Além destas questões que demandariam atuação prioritária do governo, outras possibilidades emergem como forma de suprir eventuais “rombos” do sistema, como a taxação das grandes fortunas, tributo previsto na Constituição Federal de 1988 e, até hoje, pendente inexplicavelmente de regulamentação. Será que se quer realmente resolver o problema ou apenas encontrar paliativos?
Certo, então, que a falta de transparência e a supressão de debates, especialmente quanto a medidas alternativas, nos impede de chegar a uma conclusão segura acerca do tema e nos traz sinceras dúvidas acerca da “premente necessidade” de alteração das regras previdenciárias atuais nos moldes em que proposto.
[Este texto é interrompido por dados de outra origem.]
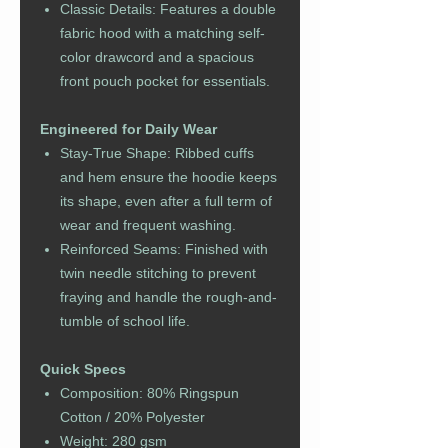
Classic Details: Features a double
fabric hood with a matching self-
color drawcord and a spacious
front pouch pocket for essentials.
Engineered for Daily Wear
Stay-True Shape: Ribbed cuffs
and hem ensure the hoodie keeps
its shape, even after a full term of
wear and frequent washing.
Reinforced Seams: Finished with
twin needle stitching to prevent
fraying and handle the rough-and-
tumble of school life.
Quick Specs
Composition: 80% Ringspun
Cotton / 20% Polyester
Weight: 280 gsm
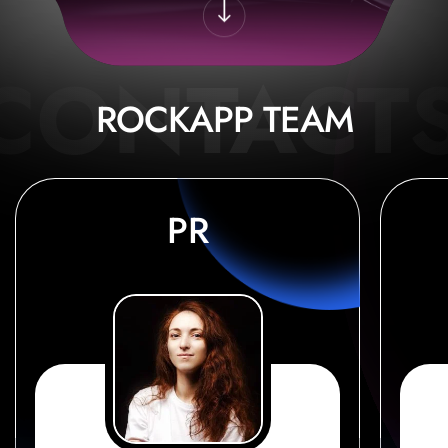
ROCKAPP TEAM
PR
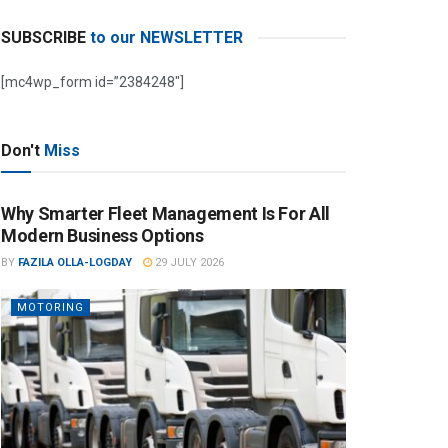
SUBSCRIBE
to our NEWSLETTER
[mc4wp_form id=”2384248″]
Don't
Miss
Why Smarter Fleet Management Is For All
Modern Business Options
BY
FAZILA OLLA-LOGDAY
29 JULY 2026
MOTORING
Não olvidemos, porém, que a estratégia de dificultar o acesso à informação e de relegar a participação social é reproduzida há vários anos, independentemente da sigla partidária que esteja governando o país, sendo difícil outra conclusão que não a de que, para os governantes, manter o povo na ignorância constitui elemento fulcral para o seu controle.
Não há, portanto, um processo de compreensão, participação e discussão por parte do segurado quanto às mudanças previdenciárias propostas, mas tão somente uma situação de imposição e submissão do indivíduo ao Estado. Perde o Estado Democrático de Direito. Perde o brasileiro. Perde o Brasil.
Em matéria de direito social há que tratar com máxima prudência qualquer reforma que venha a reduzir direitos e agravar situações. Caminhos menos gravosos, se existentes, precisam ser devidamente esgotados, antes de se optar por medidas mais extremadas que atinjam a parte mais vulnerável da relação, o segurado.
O alerta é, sem sombra de dúvida, necessário: devagar com andor, pois, neste caso, somos todos de barro.